Vorbemerkung zu den Haftungsquoten bei den Überholer-/Linksabbieger-Unfällen


Siehe auch Unfälle zwischen Überholer und vorausfahrendem Linksabbieger




Die aus der Rechtsprechung ersichtlichen Haftungsquoten bieten eher ein chaotisches Bild; es werden nahezu alle denkbaren Quoten angetroffen. Zum Teil liegt dies daran, dass offenbar in vielen Urteilen nicht klar genug erkannt wird, zu wessen Lasten Unklarheiten bei der Aufklärung des Sachverhalts gehen (oft ist aus Entscheidungen auch nicht ersichtlich, ob bestimmte Umstände wie z.B. das rechtzeitige Einordnen, das Setzen des Blinklichts usw. festgestellte oder nur unterstellte Tatsachen waren).

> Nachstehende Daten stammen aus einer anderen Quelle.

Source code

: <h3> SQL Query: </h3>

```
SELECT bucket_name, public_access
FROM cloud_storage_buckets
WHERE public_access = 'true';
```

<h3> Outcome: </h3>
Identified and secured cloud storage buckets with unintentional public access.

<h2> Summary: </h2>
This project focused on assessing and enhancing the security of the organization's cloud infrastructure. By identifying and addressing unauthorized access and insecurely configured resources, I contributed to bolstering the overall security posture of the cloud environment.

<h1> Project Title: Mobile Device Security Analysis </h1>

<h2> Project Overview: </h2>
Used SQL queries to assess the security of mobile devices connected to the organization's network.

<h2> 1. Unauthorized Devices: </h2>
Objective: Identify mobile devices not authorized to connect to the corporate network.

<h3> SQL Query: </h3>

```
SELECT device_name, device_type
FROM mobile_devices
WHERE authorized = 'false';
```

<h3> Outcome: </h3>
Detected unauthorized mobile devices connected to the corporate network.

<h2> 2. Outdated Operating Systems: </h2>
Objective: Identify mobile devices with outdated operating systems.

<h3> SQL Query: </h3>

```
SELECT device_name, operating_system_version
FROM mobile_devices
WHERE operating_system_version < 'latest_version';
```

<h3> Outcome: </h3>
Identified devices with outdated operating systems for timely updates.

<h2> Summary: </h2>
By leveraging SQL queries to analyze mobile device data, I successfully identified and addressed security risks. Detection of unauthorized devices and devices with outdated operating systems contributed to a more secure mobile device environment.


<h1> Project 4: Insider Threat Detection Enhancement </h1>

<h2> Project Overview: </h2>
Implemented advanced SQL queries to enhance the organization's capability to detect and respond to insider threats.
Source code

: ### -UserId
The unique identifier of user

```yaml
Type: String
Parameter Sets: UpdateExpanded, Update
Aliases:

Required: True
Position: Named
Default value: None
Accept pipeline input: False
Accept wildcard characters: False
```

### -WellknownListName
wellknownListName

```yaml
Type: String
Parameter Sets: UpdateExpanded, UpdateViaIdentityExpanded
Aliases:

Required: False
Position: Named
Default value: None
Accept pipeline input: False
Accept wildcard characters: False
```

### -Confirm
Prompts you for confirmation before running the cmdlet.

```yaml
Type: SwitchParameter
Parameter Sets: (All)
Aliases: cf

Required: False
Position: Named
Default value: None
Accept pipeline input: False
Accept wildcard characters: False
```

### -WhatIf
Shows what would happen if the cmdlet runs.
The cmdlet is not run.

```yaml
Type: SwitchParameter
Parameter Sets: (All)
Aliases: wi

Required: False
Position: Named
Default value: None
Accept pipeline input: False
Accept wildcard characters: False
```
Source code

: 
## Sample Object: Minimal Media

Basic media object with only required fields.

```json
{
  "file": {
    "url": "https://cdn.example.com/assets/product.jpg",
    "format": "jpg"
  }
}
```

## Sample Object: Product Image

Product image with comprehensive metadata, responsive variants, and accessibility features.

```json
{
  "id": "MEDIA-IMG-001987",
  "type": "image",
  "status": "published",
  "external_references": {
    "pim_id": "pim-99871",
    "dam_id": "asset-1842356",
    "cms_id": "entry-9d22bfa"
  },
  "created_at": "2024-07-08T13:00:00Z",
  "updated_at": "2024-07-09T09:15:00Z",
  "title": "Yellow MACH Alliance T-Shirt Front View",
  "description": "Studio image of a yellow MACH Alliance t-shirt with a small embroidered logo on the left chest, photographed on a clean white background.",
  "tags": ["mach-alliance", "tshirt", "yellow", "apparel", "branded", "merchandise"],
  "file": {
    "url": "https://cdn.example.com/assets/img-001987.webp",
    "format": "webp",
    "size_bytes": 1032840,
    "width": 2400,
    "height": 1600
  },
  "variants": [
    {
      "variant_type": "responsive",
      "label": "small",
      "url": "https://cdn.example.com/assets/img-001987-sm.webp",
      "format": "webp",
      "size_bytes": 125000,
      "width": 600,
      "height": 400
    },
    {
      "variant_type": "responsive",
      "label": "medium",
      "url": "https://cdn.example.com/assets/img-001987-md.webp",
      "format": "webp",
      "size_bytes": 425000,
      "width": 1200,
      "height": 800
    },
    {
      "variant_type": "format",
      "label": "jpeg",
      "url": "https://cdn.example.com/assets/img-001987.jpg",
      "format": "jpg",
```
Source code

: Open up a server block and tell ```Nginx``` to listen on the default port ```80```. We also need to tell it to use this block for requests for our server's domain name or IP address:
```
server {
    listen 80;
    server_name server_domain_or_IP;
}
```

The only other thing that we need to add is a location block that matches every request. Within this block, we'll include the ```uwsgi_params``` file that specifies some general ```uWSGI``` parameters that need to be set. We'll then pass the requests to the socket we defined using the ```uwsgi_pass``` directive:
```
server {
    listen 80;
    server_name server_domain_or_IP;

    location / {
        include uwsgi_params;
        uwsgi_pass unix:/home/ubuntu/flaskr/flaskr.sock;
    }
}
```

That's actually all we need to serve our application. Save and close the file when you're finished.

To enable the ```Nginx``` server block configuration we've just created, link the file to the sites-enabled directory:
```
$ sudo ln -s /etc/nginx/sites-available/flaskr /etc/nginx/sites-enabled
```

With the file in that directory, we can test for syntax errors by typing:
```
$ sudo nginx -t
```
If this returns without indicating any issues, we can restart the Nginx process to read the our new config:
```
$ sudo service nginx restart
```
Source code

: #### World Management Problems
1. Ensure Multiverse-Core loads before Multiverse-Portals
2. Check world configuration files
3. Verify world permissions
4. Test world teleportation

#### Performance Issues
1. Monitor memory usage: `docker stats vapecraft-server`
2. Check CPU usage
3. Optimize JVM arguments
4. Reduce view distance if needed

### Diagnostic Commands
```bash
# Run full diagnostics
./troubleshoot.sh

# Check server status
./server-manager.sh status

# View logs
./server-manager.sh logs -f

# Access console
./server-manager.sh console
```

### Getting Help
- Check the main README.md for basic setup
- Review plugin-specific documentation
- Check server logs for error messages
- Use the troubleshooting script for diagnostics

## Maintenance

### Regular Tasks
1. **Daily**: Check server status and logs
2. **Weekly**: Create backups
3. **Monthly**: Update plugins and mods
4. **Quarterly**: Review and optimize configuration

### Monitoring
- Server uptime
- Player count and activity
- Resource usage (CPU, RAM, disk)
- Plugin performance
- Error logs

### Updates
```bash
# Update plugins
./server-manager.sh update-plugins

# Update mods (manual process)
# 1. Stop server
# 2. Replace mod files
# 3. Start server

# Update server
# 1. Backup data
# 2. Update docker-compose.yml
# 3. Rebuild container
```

Welche extreme Fallgestaltung vorliegen muss, um zu einer Alleinhaftung des Überholers zu gelangen, mag die Entscheidung des OLG München VersR 1975, 1058 verdeutlichen:
"Wer mit einer Geschwindigkeit von mindestens 110 km/h und unter Verletzung einer Überholverbotszone im Bereich einer Abzweigung einen Linksabbieger zu überholen versucht, der sich ordnungsgemäß zur Straßenmitte eingeordnet und rechtzeitig Abbiegezeichen gegeben hat, haftet im Kollisionsfall allein für die Unfallfolgen; die Betriebsgefahr des einbiegenden Fahrzeugs tritt gegenüber der rücksichtslosen Fahrweise des überholenden und der wegen der hohen Geschwindigkeit außerordentlich großen Betriebsgefahr des überholenden Kfz völlig zurück."


Entscheidungen, in denen die volle Haftung dem Linksabbieger auferlegt wurde, scheint es kaum zu geben (was wohl daran liegt, dass die Betriebsgefahr des zum Überholen ausscherenden Fahrzeugs auf Grund der immanenten Gefährlichkeit dieses Vorgangs niemals gänzlich außer acht gelassen wird). Allerdings hat in einem Fall des Abbiegens in ein Grundstück das OLG Düsseldorf VersR 1983, 40 dennoch volle Haftung des Linksabbiegers angenommen:
"Vorbemerkung zu den Haftungsquoten bei den Überholer-/Linksabbieger-Unfällen"Beim Linksabbiegen müssen die erste Rückschau, die Anzeige der Richtungsänderung und das Einordnen zur Fahrbahnmitte so frühzeitig erfolgen, dass sich der nachfolgende Verkehr auf die Situation gefahrlos einstellen kann. ...

Bei Unmöglichkeit rechtzeitigen Einordnens muss der Linksabbieger mit dem Abbiegen notfalls ganz warten, bis alle Nachfolgenden ihn passiert haben.

Im Hinblick auf die vom Einbiegen in ein Grundstück ausgehenden objektiven Gefahren trägt der Abbiegende die Verantwortung für das damit verbundene Verkehrsgeschehen in der Regel allein."


Es kommt also in der Regel zu einer quotalen Haftungsverteilung, die wegen des gegen den Linksabbieger sprechenden Anscheinsbeweises auch recht regelmäßig zu seinen Lasten vorgenommen wird, wenn nicht besondere Umstände zu Lasten des Überholenden vorliegen. Umso erstaunlicher sind aber einige Entscheidungen, die von äußerst geringen Mithaftungsquoten des Linksabbiegers ausgehen.